TASK PROMPT >> Give the lines below again exactly, starting with the line that holds "1. On the **Configure Instance" and going on through the line that holds "### Filter a".

[Stored data entries]
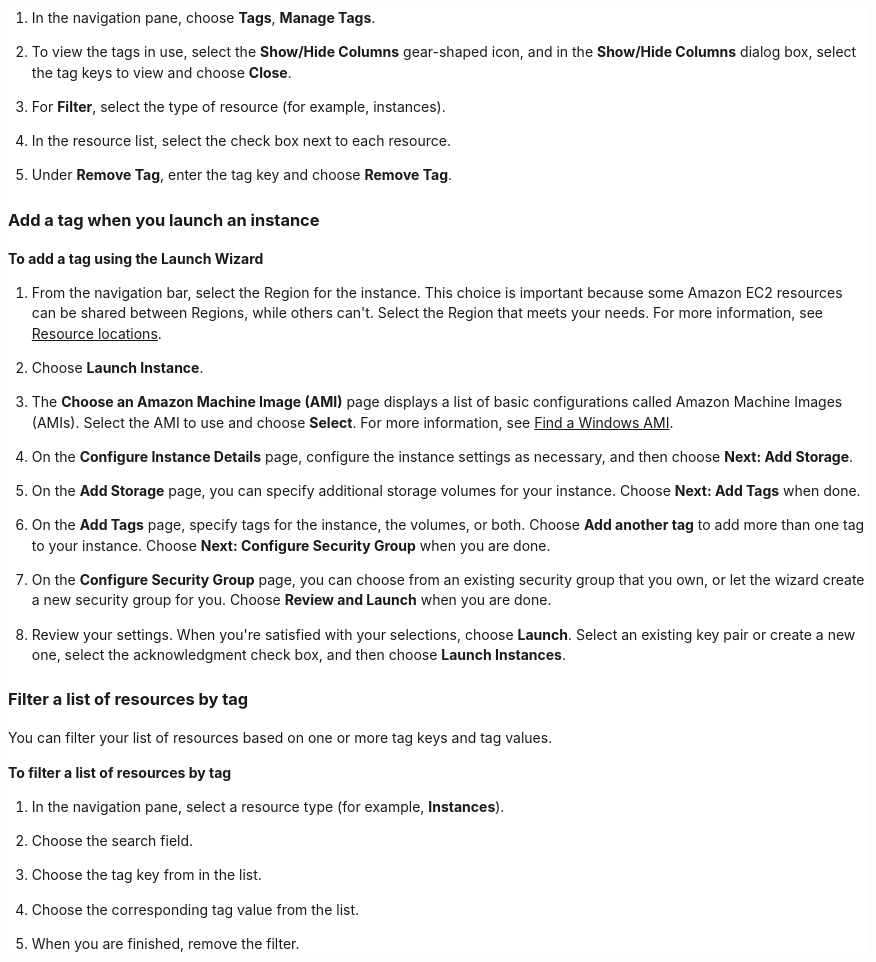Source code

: 1. In the navigation pane, choose **Tags**, **Manage Tags**\.

1. To view the tags in use, select the **Show/Hide Columns** gear\-shaped icon, and in the **Show/Hide Columns** dialog box, select the tag keys to view and choose **Close**\.

1. For **Filter**, select the type of resource \(for example, instances\)\.

1. In the resource list, select the check box next to each resource\.

1. Under **Remove Tag**, enter the tag key and choose **Remove Tag**\.

### Add a tag when you launch an instance<a name="instance-details-tags"></a>

**To add a tag using the Launch Wizard**

1. From the navigation bar, select the Region for the instance\. This choice is important because some Amazon EC2 resources can be shared between Regions, while others can't\. Select the Region that meets your needs\. For more information, see [Resource locations](resources.md)\.

1. Choose **Launch Instance**\.

1. The **Choose an Amazon Machine Image \(AMI\)** page displays a list of basic configurations called Amazon Machine Images \(AMIs\)\. Select the AMI to use and choose **Select**\. For more information, see [Find a Windows AMI](finding-an-ami.md)\.

1. On the **Configure Instance Details** page, configure the instance settings as necessary, and then choose **Next: Add Storage**\.

1. On the **Add Storage** page, you can specify additional storage volumes for your instance\. Choose **Next: Add Tags** when done\.

1. On the **Add Tags** page, specify tags for the instance, the volumes, or both\. Choose **Add another tag** to add more than one tag to your instance\. Choose **Next: Configure Security Group** when you are done\. 

1. On the **Configure Security Group** page, you can choose from an existing security group that you own, or let the wizard create a new security group for you\. Choose **Review and Launch** when you are done\.

1. Review your settings\. When you're satisfied with your selections, choose **Launch**\. Select an existing key pair or create a new one, select the acknowledgment check box, and then choose **Launch Instances**\.

### Filter a list of resources by tag<a name="filtering-the-list-by-tag"></a>

You can filter your list of resources based on one or more tag keys and tag values\.

**To filter a list of resources by tag**

1. In the navigation pane, select a resource type \(for example, **Instances**\)\.

1. Choose the search field\.

1. Choose the tag key from in the list\.

1. Choose the corresponding tag value from the list\.

1. When you are finished, remove the filter\.
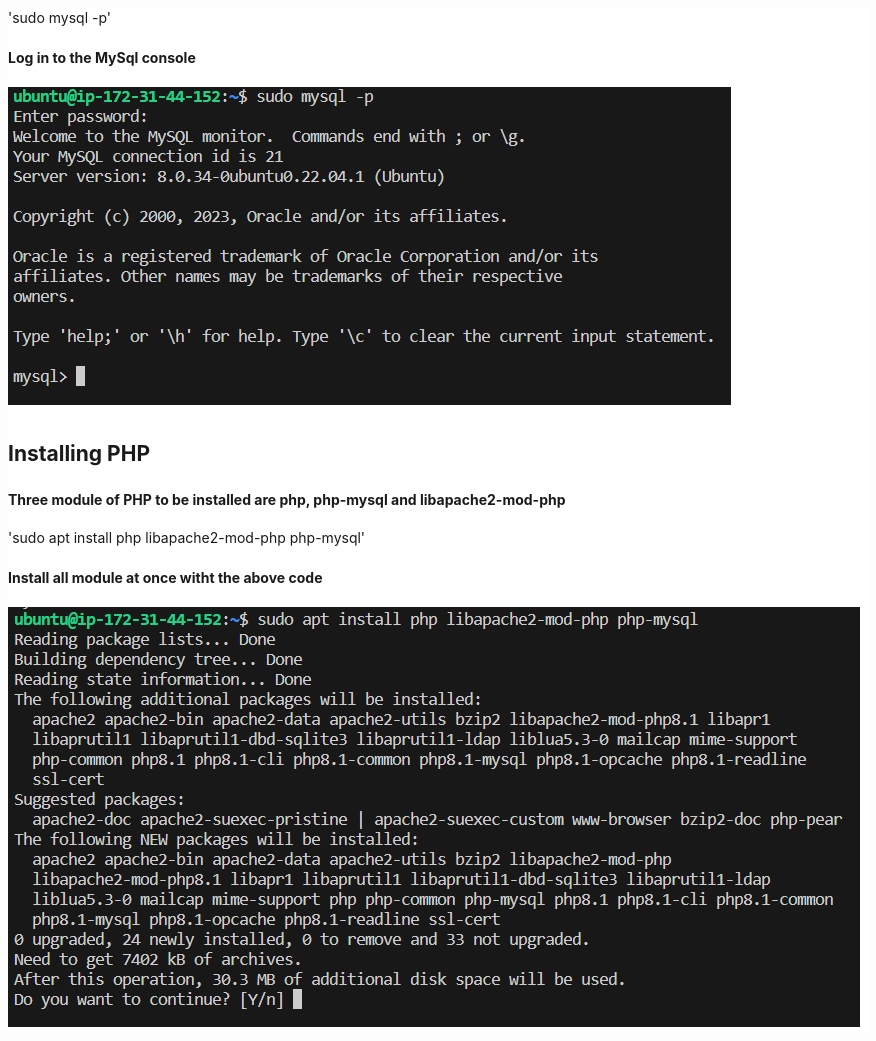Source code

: 'sudo mysql -p'

#### Log in to the MySql console

![Alt text](image-18.png)

## Installing PHP

#### Three module of PHP to be installed are php, php-mysql and libapache2-mod-php

'sudo apt install php libapache2-mod-php php-mysql'

#### Install all module at once witht the above code

![Alt text](image-19.png)
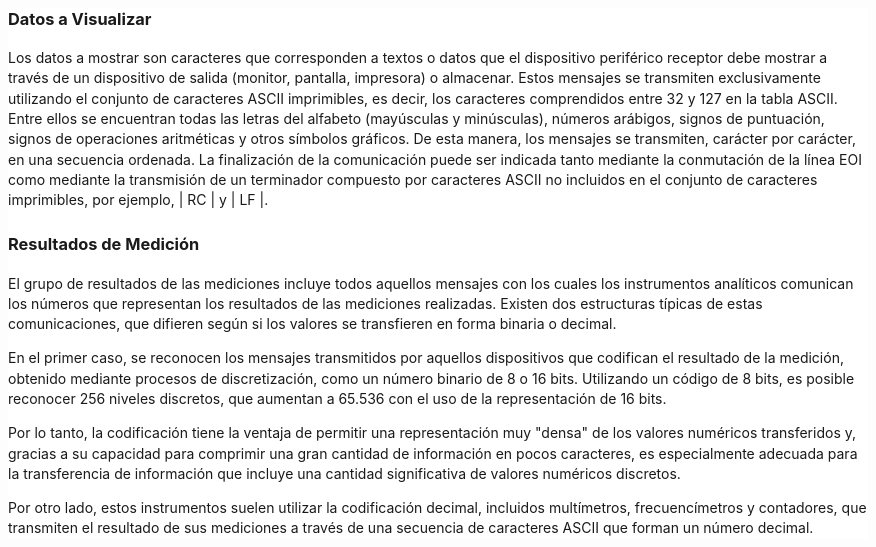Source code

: ### Datos a Visualizar
Los datos a mostrar son caracteres que corresponden a textos o datos que el dispositivo periférico receptor debe mostrar a través de un dispositivo de salida (monitor, pantalla, impresora) o almacenar. Estos mensajes se transmiten exclusivamente utilizando el conjunto de caracteres ASCII imprimibles, es decir, los caracteres comprendidos entre 32 y 127 en la tabla ASCII. Entre ellos se encuentran todas las letras del alfabeto (mayúsculas y minúsculas), números arábigos, signos de puntuación, signos de operaciones aritméticas y otros símbolos gráficos. De esta manera, los mensajes se transmiten, carácter por carácter, en una secuencia ordenada. La finalización de la comunicación puede ser indicada tanto mediante la conmutación de la línea EOI como mediante la transmisión de un terminador compuesto por caracteres ASCII no incluidos en el conjunto de caracteres imprimibles, por ejemplo, | RC | y | LF |.

### Resultados de Medición
El grupo de resultados de las mediciones incluye todos aquellos mensajes con los cuales los instrumentos analíticos comunican los números que representan los resultados de las mediciones realizadas. Existen dos estructuras típicas de estas comunicaciones, que difieren según si los valores se transfieren en forma binaria o decimal.

En el primer caso, se reconocen los mensajes transmitidos por aquellos dispositivos que codifican el resultado de la medición, obtenido mediante procesos de discretización, como un número binario de 8 o 16 bits. Utilizando un código de 8 bits, es posible reconocer 256 niveles discretos, que aumentan a 65.536 con el uso de la representación de 16 bits.

Por lo tanto, la codificación tiene la ventaja de permitir una representación muy "densa" de los valores numéricos transferidos y, gracias a su capacidad para comprimir una gran cantidad de información en pocos caracteres, es especialmente adecuada para la transferencia de información que incluye una cantidad significativa de valores numéricos discretos.

Por otro lado, estos instrumentos suelen utilizar la codificación decimal, incluidos multímetros, frecuencímetros y contadores, que transmiten el resultado de sus mediciones a través de una secuencia de caracteres ASCII que forman un número decimal.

RESPONSE >>
1. On the **Configure Instance Details** page, configure the instance settings as necessary, and then choose **Next: Add Storage**\.

1. On the **Add Storage** page, you can specify additional storage volumes for your instance\. Choose **Next: Add Tags** when done\.

1. On the **Add Tags** page, specify tags for the instance, the volumes, or both\. Choose **Add another tag** to add more than one tag to your instance\. Choose **Next: Configure Security Group** when you are done\. 

1. On the **Configure Security Group** page, you can choose from an existing security group that you own, or let the wizard create a new security group for you\. Choose **Review and Launch** when you are done\.

1. Review your settings\. When you're satisfied with your selections, choose **Launch**\. Select an existing key pair or create a new one, select the acknowledgment check box, and then choose **Launch Instances**\.

### Filter a list of resources by tag<a name="filtering-the-list-by-tag"></a>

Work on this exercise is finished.